In Bliss, cells represent discrete pieces of information.  That could be a picture, audio, video, text, number, formatted text.  The cell can contain data of any size or a single letter.  The cell can be represented as a currency, a checkbox, a radio button, a date picker, etc.  A cell could be shown as a bar graph in one document.  The same cell could be visualised as a percentage in another document.

This means that a cell’s data is stored independently from the cell’s formatting.  The cell could be said to have no formatting because the formatting is layered on as part of the visualisation.

Cells can have prefixes and suffixes.  Cells can be auto-numbered.

Cells can be stored in a hierarchy, or not.  The cell could be in a hierarchy in one document, but sitting with no parents in another.  

This means that a cell can exist within more than one hierarchy – this allows the mapping of complex relationships, e.g.
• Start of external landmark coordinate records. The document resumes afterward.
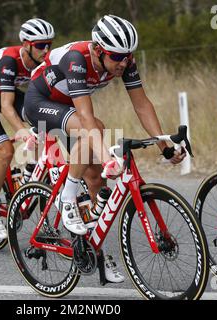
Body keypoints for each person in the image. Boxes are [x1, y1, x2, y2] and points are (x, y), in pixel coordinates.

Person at [23, 15, 185, 283]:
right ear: (98, 50)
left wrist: (164, 145)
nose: (123, 62)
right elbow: (86, 119)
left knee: (98, 178)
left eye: (128, 56)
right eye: (117, 56)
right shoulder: (77, 59)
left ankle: (91, 249)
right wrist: (108, 155)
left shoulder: (124, 62)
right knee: (95, 127)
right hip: (40, 102)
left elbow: (142, 104)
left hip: (70, 109)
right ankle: (68, 199)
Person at [0, 18, 54, 239]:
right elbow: (6, 107)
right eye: (41, 45)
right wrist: (21, 130)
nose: (47, 50)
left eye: (49, 44)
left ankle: (27, 172)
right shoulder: (10, 61)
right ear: (26, 44)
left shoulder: (43, 61)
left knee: (44, 121)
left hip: (9, 93)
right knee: (6, 151)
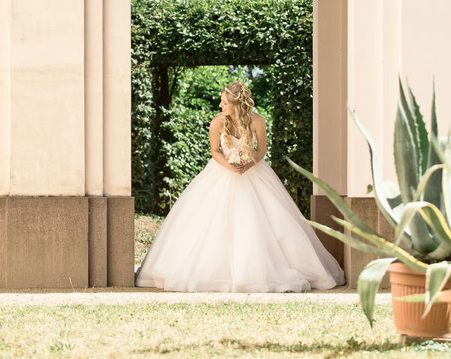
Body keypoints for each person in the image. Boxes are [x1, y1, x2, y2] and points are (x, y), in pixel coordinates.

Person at [135, 80, 344, 292]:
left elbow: (261, 150)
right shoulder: (217, 123)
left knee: (269, 218)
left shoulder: (257, 122)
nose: (220, 105)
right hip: (222, 172)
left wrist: (248, 163)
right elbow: (215, 151)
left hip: (254, 172)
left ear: (236, 103)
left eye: (224, 102)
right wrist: (231, 165)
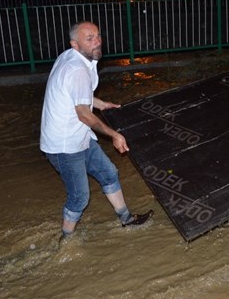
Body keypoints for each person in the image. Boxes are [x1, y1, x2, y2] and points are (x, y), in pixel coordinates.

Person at [40, 21, 153, 239]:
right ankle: (66, 241)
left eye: (98, 36)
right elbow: (83, 114)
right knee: (80, 197)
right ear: (75, 44)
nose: (97, 42)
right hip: (64, 145)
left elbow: (76, 96)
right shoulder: (77, 69)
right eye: (89, 39)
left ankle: (126, 219)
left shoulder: (70, 58)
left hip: (79, 136)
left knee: (109, 174)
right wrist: (114, 134)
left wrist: (101, 105)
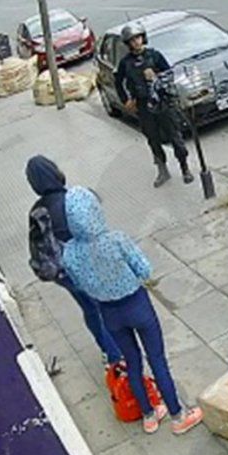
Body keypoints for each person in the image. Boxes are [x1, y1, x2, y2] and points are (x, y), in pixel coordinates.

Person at [60, 186, 204, 435]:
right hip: (136, 304)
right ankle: (178, 415)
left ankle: (149, 415)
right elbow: (145, 269)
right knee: (157, 359)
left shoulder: (71, 252)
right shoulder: (116, 239)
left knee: (132, 362)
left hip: (109, 314)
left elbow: (80, 283)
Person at [25, 155, 124, 367]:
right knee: (102, 307)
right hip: (84, 265)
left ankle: (107, 350)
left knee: (88, 308)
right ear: (55, 172)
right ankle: (117, 356)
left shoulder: (36, 210)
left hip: (61, 272)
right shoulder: (73, 198)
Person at [113, 22, 193, 188]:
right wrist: (126, 100)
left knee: (175, 136)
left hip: (163, 103)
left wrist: (156, 76)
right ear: (128, 43)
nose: (136, 42)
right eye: (132, 40)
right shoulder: (125, 63)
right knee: (153, 139)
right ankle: (162, 170)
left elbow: (170, 76)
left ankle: (185, 168)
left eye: (138, 38)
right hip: (143, 106)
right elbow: (118, 81)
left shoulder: (154, 56)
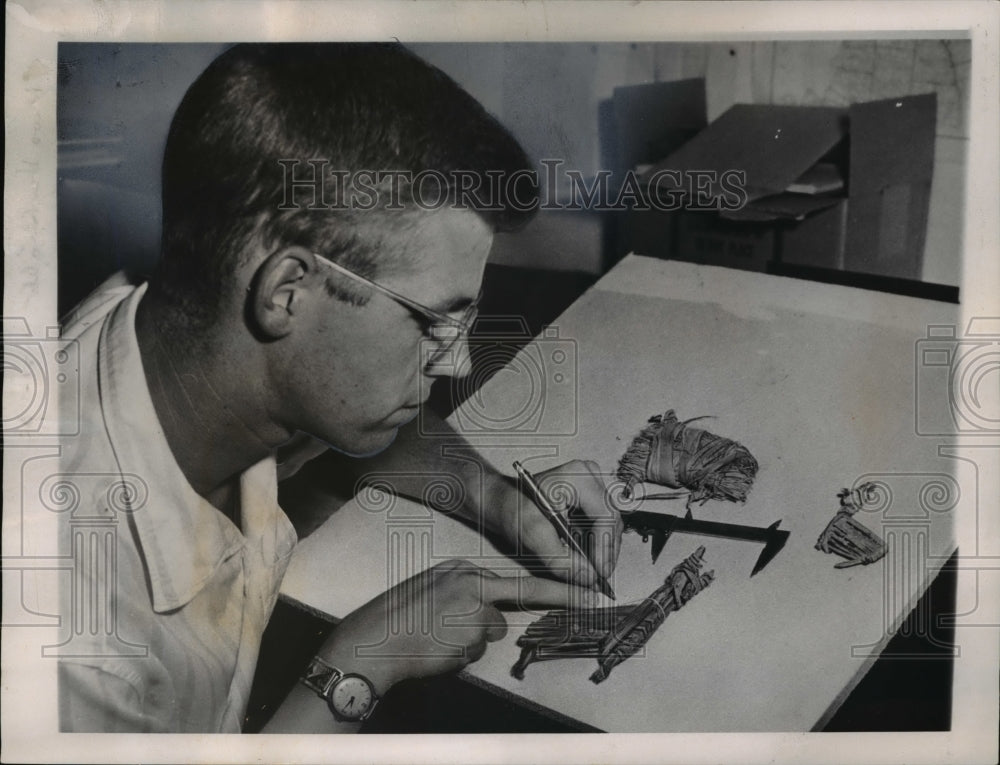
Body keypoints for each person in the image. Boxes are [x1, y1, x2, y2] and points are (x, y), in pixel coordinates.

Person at [55, 42, 621, 733]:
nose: (459, 363)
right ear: (287, 292)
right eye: (433, 321)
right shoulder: (77, 644)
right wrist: (355, 666)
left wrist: (498, 499)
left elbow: (354, 402)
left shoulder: (189, 348)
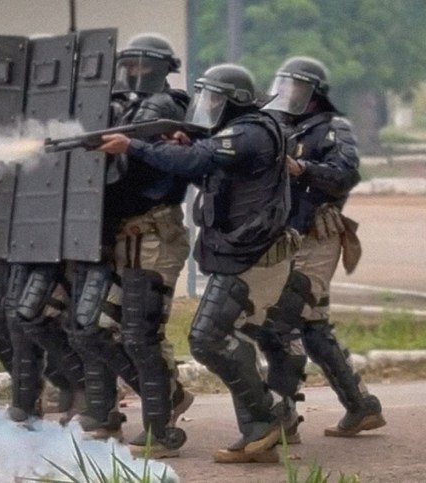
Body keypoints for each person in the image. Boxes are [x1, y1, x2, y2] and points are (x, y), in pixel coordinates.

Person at [98, 63, 299, 463]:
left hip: (254, 256)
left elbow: (196, 163)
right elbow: (204, 165)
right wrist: (182, 143)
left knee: (210, 338)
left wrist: (134, 147)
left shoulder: (251, 132)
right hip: (244, 253)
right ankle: (266, 425)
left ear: (235, 102)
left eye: (214, 99)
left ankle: (267, 419)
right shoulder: (238, 133)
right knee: (221, 336)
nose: (206, 106)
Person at [66, 33, 194, 458]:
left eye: (144, 64)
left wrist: (131, 146)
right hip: (118, 237)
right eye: (130, 63)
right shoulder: (122, 108)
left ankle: (161, 427)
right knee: (90, 329)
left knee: (141, 334)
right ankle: (154, 400)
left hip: (154, 236)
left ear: (162, 67)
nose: (135, 71)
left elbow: (149, 170)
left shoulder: (170, 108)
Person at [261, 56, 385, 438]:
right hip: (286, 238)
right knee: (312, 327)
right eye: (284, 84)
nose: (286, 93)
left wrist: (304, 169)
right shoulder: (277, 125)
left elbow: (346, 174)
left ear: (314, 93)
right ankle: (361, 405)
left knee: (281, 322)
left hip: (318, 237)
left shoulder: (334, 128)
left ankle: (280, 416)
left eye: (295, 86)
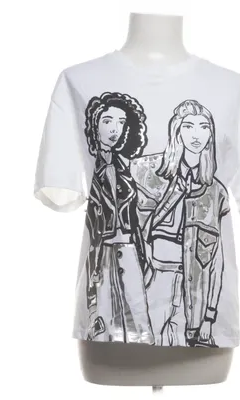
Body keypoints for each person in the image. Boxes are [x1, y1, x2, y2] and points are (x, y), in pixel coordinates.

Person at [133, 99, 231, 347]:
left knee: (182, 348)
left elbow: (217, 260)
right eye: (188, 126)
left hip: (193, 295)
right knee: (146, 345)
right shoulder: (148, 172)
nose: (196, 135)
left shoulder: (216, 192)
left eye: (204, 127)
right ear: (177, 131)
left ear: (211, 134)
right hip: (155, 279)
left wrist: (209, 316)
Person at [83, 91, 154, 345]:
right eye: (107, 121)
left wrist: (143, 253)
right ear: (95, 124)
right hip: (103, 254)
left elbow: (137, 215)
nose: (115, 129)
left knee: (140, 323)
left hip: (131, 250)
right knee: (106, 325)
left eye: (121, 122)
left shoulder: (126, 168)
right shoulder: (90, 167)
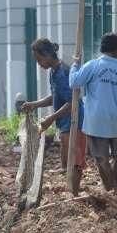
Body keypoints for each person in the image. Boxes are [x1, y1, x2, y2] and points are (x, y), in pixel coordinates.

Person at [69, 32, 117, 197]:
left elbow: (74, 82)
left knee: (101, 158)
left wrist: (74, 65)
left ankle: (109, 187)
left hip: (96, 122)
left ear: (102, 48)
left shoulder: (92, 66)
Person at [21, 38, 87, 194]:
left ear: (48, 54)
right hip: (64, 121)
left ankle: (74, 193)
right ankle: (71, 192)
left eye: (39, 59)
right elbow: (55, 97)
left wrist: (50, 119)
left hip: (74, 120)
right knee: (66, 161)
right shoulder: (54, 71)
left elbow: (72, 102)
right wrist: (34, 104)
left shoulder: (63, 72)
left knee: (74, 160)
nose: (39, 64)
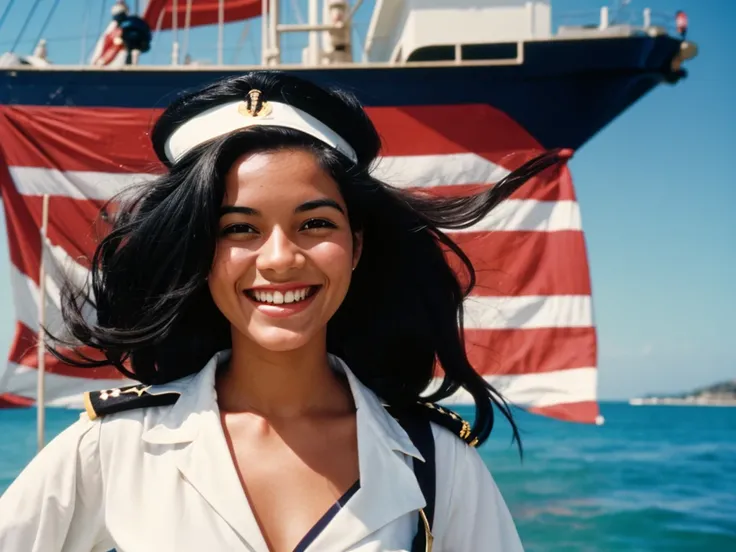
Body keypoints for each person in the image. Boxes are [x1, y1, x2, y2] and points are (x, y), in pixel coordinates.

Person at [0, 71, 568, 551]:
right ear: (201, 251)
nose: (279, 259)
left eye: (315, 223)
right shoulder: (108, 449)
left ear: (357, 245)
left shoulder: (440, 462)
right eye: (239, 229)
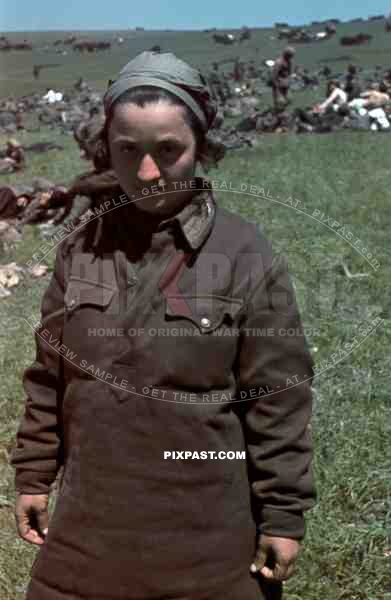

A person could be a son.  The person could also be an employee.  The same person could also be a member of the local library.

The common thing in the multiple hierarchies is the person, so the person is stored in the cell.

In order to belong to a given hierarchy, it may be necessary for a cell to be classified (supports the interface) as a given type.  E.g. for a person cell to be included in the employee hierarchy, the person cell would need to be notated as supporting the person interface.

A cell can support more than one interface, so the same cell could be a person and a manager.

Supported Interfaces are notated by tagging.

Remember a group of cells is a kind of cell, so complex datasets can be created.  A cell can be a table, or a hierarchy, or a graph.